Problem set:
(a) Return the passage of the family story that runs between "Being that I" and "started to cry.", inclusive.
(b) Write the next part of the story about the father offering to help, picking up right after its last sentence.

++++ Document section

Being that I was expecting, that ‘someone’ in the x-ray room could not be me. My husband was completely incapacitated. I drove home, thinking of my various options. My mother was lecturing and I knew that my father had left that morning to visit my sister and spend a week with her family in their Catskill bungalow.

As I entered the house, my phone rang. I picked up the receiver and heard my father’s voice.

Sheyfalah, how are you?”

I could not speak. I just started to cry.

“What is it, Slovelah? Why are you crying?”

I sobbed a bit more and then relayed my story to my father. I described my husband immobile in his sling, my daughter wailing and needing to have x-rays taken of her arm, my seven-year-old just getting off the day camp bus and my two-year-old doing what two-year-olds did. The orthopedist’s office was an hour away. I didn’t know how to manage. I felt overwhelmed.

“Don’t worry, my shefelah, I’m coming to help you.”

Abba, what do you mean?” I asked. “You just arrived this morning, you spent three hours on a bus getting there, you’re staying for a week. How will you help me?”

++++++++
++++ Provided information

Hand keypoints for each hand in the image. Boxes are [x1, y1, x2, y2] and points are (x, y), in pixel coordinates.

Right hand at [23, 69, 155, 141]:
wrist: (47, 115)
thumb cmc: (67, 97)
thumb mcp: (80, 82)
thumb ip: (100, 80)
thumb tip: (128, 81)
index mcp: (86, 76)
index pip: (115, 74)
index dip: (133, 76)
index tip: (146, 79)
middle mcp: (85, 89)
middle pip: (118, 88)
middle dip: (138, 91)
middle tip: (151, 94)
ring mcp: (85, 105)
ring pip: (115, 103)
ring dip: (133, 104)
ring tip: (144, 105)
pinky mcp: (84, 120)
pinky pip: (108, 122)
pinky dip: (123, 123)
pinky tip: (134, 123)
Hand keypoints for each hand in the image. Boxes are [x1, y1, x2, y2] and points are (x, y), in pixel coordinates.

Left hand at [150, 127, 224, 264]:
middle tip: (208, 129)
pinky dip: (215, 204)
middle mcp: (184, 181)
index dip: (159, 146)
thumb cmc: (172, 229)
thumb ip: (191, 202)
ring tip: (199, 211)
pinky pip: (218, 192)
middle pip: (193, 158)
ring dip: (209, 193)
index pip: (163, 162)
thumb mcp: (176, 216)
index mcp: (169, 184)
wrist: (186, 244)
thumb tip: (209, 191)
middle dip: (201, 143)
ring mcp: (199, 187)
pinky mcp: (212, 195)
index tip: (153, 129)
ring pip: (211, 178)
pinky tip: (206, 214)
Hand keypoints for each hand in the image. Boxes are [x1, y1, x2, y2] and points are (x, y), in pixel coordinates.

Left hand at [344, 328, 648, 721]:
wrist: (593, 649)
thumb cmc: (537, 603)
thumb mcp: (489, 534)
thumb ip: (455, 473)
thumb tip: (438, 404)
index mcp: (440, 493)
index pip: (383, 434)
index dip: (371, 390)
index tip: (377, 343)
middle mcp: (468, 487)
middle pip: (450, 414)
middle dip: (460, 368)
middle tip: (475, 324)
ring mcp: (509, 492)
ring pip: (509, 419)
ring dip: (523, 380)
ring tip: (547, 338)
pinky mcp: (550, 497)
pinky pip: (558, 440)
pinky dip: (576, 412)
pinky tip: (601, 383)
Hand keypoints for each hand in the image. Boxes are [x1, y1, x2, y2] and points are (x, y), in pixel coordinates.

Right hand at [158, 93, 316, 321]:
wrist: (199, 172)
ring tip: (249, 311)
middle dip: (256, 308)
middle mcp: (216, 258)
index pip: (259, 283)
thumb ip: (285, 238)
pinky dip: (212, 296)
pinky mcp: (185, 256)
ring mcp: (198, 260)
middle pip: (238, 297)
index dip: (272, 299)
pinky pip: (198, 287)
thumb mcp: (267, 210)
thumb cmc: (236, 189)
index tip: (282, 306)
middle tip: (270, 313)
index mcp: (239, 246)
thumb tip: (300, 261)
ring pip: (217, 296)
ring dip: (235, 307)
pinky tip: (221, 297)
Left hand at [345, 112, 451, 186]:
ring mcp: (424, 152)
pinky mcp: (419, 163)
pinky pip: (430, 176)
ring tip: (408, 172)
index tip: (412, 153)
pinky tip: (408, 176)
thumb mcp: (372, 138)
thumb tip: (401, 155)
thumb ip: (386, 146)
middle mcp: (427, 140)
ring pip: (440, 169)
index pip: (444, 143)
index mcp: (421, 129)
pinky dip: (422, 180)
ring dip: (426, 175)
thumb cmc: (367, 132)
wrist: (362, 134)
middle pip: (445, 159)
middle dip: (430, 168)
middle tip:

++++++++
++++ Provided information

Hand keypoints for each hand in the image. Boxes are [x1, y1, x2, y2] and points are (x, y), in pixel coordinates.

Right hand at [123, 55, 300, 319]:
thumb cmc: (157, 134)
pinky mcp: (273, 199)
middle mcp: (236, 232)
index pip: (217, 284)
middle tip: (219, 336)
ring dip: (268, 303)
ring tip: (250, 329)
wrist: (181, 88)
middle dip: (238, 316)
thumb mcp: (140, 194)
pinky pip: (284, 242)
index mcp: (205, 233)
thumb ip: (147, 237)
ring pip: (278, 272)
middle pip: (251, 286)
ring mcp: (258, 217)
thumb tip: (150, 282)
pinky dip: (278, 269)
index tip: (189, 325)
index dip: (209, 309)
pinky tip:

++++++++

Outputs by task:
(a)
Being that I was expecting, that ‘someone’ in the x-ray room could not be me. My husband was completely incapacitated. I drove home, thinking of my various options. My mother was lecturing and I knew that my father had left that morning to visit my sister and spend a week with her family in their Catskill bungalow.

As I entered the house, my phone rang. I picked up the receiver and heard my father’s voice.

Sheyfalah, how are you?”

I could not speak. I just started to cry.

(b)
“I am going to take the next bus home, don’t worry. I didn’t even unpack yet, so it’s fine”.

“Are you sure, Abba?” I asked incredulously.

I was astonished. I knew how my father had waited for this week. My parents never took a vacation. This was to be my father’s ‘big getaway’; a week in my sister’s bungalow. His greatest pleasure was spending time with his children and grandchildren, taking walks on the country roads and breathing in the natural beauty of God’s world. He had shlepped up by bus and I learned later from my sister that my father had arrived drenched in sweat from the heat of the trip.

But he made no mention of any of this to me. It was clear that he would just turn around and come home. I was overwhelmed with his kindness. I decided to ask one more time.

“Are you sure, Abba?”

I heard my father’s wonderful laugh over the phone. And then he said something that I will never forget.

Slovelah, of course I’m sure. What’s a father for?”

Father’s are here to lead, to provide spiritual and emotional nourishment to both sons and daughters.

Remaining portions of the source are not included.